* [Prompt] Show each line in the records below that contains the word "axis".

Data records
..........
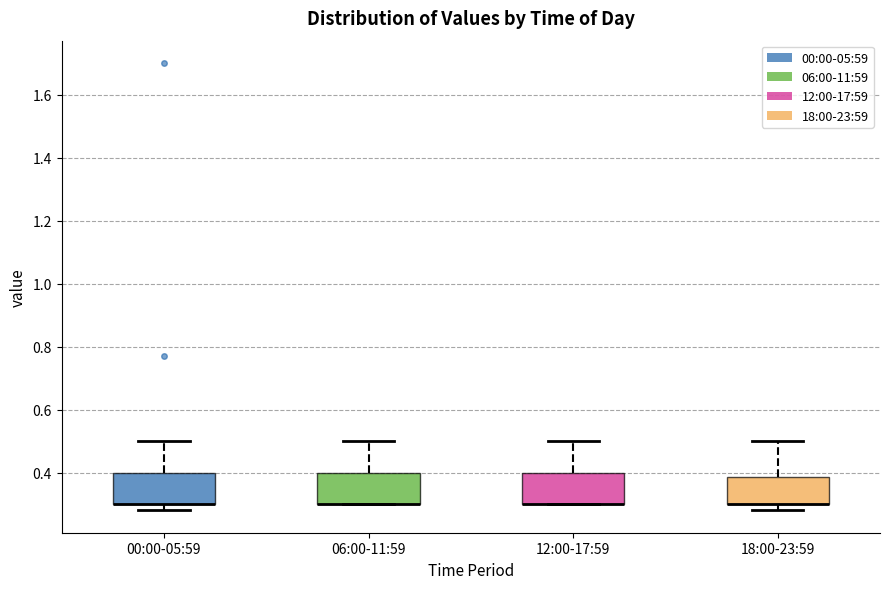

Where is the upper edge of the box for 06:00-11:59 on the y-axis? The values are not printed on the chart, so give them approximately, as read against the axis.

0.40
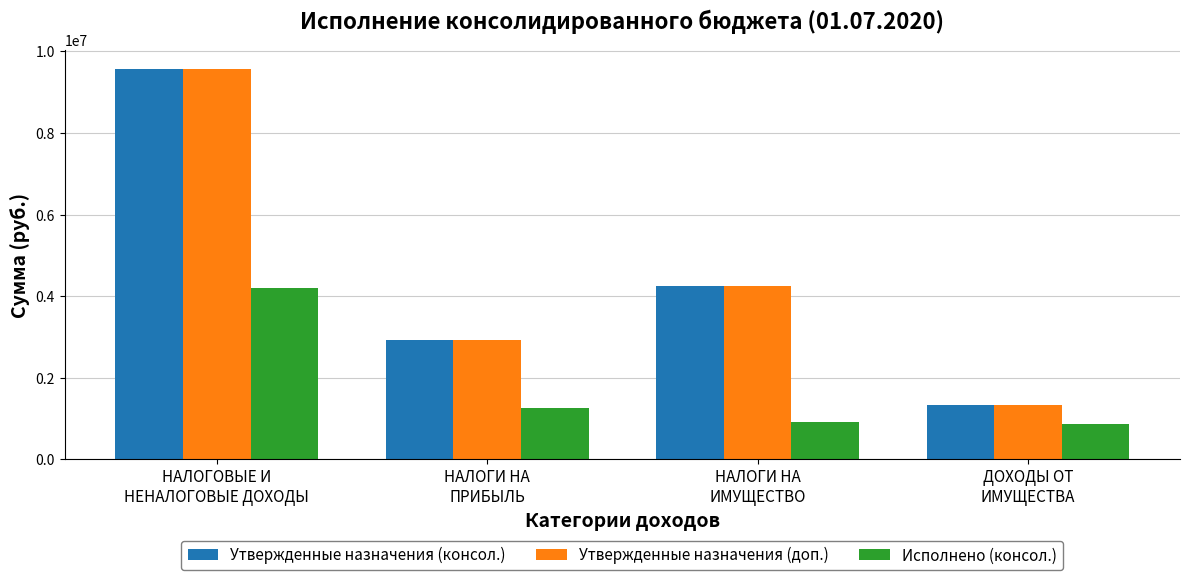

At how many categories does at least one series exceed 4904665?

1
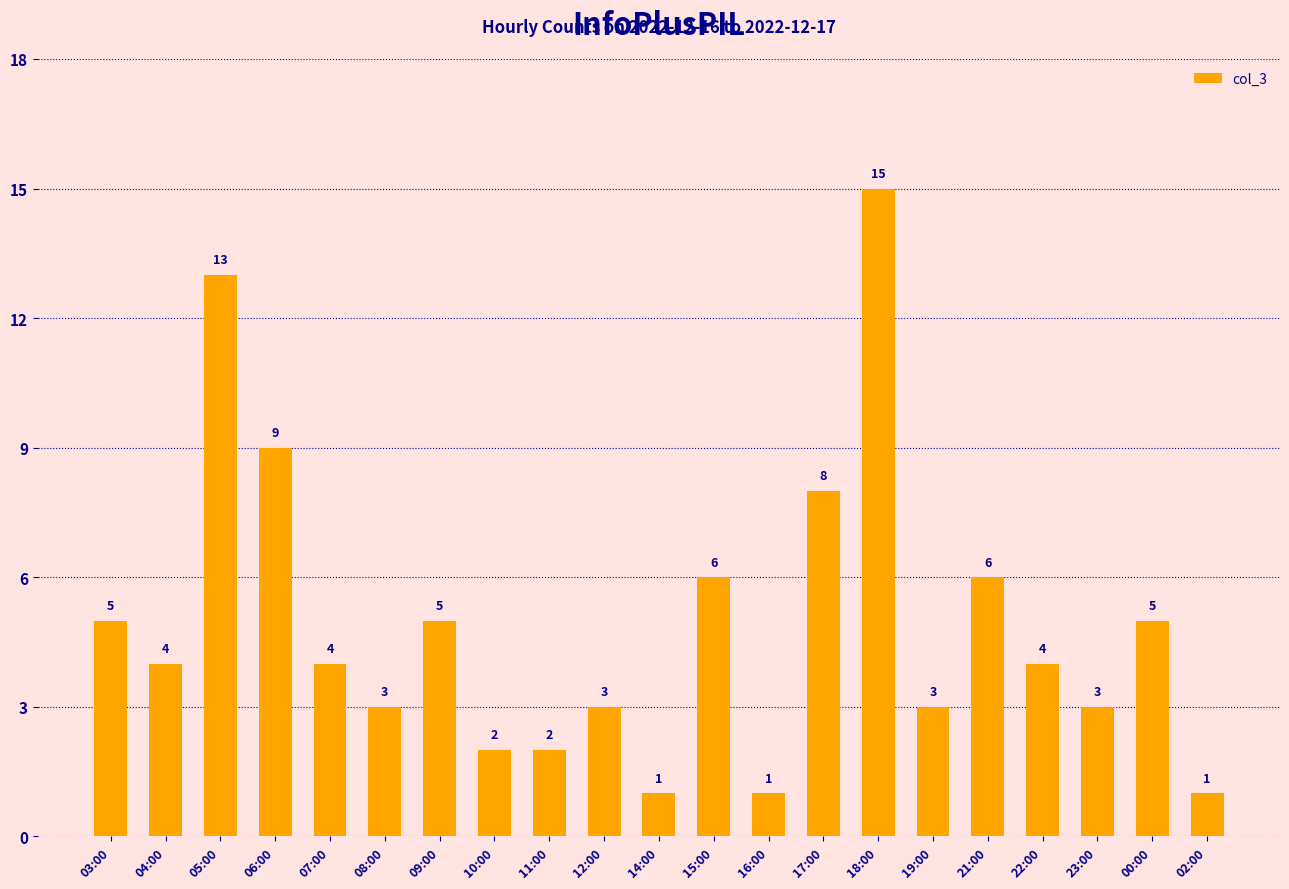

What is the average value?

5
..........
* [Completed exercise]
Where is the upper edge of the box for 06:00-11:59 on the y-axis? The values are not printed on the chart, so give them approximately, as read against the axis.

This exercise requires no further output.